In the Wonder Woman review below, who plays the American spy Steve Trevor?
*** Opening of Excerpt provided ***
- The Washington Times - Friday, September 22, 2017

Director Patty Jenkins‘ live-action blockbuster about DC Comics’ famed Amazonian Princess moves to the ultra high-definition format in Wonder Woman (Warner Bros. Home Entertainment, rated PG-13, 141 minutes, 2.39:1 aspect ratio, $44.98).

Actress Gal Godot delivers an emotional and combat-packed performance as a super heroine demigod that fights for the allies in World War I.

Princess Diana’s (aka Wonder Woman) rescuing of American spy Steve Trevor (Chris Pine) triggers her allegiance after German troops looking for the traitor invade her homeland of Themyscira and kill many of her sisters.

Her mission ultimately is to find and kill Ares, the god of war who she believes is the key to stopping the mass slaughter and suffering.

The movie delivers as not only an origin story of her early years on the mythical island but also as a war drama — with an empowering theme of love and Wonder Woman’s vow to protect the innocent and make the world a better place.



Viewers also get some great action scenes as witnessed in her nearly one-woman attack on the enemy line in Belgium’s famous No Man’s Land, and a brutal fight between her and Ares.

The villains are equally notable with a disfigured female researcher named Dr. Poison (from the Golden Age of Wonder Woman comics and played by Elena Anaya) and a vicious German officer, Gen. Erich Ludendorff (Danny Huston), working together to create supermen and hydrogen-based mustard gas to tip the war to the bad guys.

Chemistry between Miss Gadot and Mr. Pine is palpable throughout as Wonder Woman learns the good and bad ways of mankind from Steve during her visit to London.

The pair’s relationship, the satisfying story and Miss Godot’s infectious smile ascends the film from the normal DC Entertainment’s depressing slog seen recently in “Man of Steel” and “Batman v. Superman: Dawn of Justice” and elevates it to one of the better and more entertaining superhero films of recent memory.

4K UHD in action: Despite the digital transfer having to upscale to ultra high-definition from a 2K master format, the disc affords plenty of detail to appreciate and trumps the Blu-ray version of the film.
*** Close of Excerpt provided ***
*** Opening of Data listing ***
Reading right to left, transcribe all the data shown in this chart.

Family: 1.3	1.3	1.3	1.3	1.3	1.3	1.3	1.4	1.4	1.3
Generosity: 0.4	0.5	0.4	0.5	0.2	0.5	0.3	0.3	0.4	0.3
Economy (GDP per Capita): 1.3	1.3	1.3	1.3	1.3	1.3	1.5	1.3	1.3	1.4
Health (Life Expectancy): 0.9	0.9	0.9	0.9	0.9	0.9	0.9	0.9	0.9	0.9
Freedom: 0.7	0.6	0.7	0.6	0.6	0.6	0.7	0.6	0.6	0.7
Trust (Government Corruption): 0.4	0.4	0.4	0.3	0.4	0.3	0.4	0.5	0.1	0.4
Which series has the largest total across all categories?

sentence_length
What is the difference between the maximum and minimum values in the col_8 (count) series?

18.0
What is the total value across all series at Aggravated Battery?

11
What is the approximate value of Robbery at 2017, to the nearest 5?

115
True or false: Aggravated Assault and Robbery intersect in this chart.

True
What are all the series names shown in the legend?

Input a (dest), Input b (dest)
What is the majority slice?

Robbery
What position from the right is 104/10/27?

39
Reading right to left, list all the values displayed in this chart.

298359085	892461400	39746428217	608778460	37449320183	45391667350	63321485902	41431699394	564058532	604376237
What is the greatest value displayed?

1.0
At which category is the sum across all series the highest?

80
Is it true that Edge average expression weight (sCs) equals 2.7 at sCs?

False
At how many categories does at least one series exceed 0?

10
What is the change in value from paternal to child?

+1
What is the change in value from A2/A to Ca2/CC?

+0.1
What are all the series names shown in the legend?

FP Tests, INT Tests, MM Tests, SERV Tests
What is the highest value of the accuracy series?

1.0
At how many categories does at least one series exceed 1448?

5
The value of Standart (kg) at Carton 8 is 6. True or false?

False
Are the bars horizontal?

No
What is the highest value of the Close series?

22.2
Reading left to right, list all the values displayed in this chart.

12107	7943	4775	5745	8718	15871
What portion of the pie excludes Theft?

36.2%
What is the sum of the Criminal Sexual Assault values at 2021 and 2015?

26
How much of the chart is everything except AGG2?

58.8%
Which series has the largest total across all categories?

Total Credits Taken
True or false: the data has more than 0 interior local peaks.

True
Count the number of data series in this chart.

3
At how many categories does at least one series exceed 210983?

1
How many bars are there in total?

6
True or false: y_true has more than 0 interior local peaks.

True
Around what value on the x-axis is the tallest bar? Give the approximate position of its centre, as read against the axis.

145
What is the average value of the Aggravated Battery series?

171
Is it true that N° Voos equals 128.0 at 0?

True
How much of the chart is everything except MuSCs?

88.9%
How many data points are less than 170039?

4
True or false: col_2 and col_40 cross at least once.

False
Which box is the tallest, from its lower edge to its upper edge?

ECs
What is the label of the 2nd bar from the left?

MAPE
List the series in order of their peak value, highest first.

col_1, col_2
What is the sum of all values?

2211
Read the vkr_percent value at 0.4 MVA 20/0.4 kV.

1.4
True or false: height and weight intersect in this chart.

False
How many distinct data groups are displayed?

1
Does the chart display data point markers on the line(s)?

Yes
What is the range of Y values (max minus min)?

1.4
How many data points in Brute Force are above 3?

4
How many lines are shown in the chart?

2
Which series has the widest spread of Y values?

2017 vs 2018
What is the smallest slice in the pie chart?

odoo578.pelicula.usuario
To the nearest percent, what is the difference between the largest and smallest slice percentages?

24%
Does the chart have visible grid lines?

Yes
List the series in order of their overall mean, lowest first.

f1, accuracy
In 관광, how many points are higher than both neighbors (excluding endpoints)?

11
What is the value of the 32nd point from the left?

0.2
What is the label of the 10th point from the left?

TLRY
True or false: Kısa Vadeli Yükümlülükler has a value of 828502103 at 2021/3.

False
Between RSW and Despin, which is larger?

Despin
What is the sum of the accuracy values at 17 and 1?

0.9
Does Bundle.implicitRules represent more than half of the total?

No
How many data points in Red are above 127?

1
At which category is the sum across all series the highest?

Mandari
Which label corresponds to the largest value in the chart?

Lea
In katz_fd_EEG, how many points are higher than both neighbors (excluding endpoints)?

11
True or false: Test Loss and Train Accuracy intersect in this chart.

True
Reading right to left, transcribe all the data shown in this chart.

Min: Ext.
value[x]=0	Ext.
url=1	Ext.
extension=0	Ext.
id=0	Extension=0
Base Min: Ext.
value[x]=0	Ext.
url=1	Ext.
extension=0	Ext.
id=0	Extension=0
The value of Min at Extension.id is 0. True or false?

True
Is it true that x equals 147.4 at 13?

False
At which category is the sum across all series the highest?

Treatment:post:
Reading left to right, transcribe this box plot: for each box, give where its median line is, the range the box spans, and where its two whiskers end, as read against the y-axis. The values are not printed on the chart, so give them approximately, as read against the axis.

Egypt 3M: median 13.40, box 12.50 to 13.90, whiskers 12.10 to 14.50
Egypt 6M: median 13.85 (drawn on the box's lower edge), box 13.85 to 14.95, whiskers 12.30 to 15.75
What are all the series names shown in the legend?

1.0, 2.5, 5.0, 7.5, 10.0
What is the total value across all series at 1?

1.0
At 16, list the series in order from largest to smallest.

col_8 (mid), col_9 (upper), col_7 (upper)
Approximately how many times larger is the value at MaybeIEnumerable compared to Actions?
*** Close of Data listing ***
* _Exercise output_
Chris Pine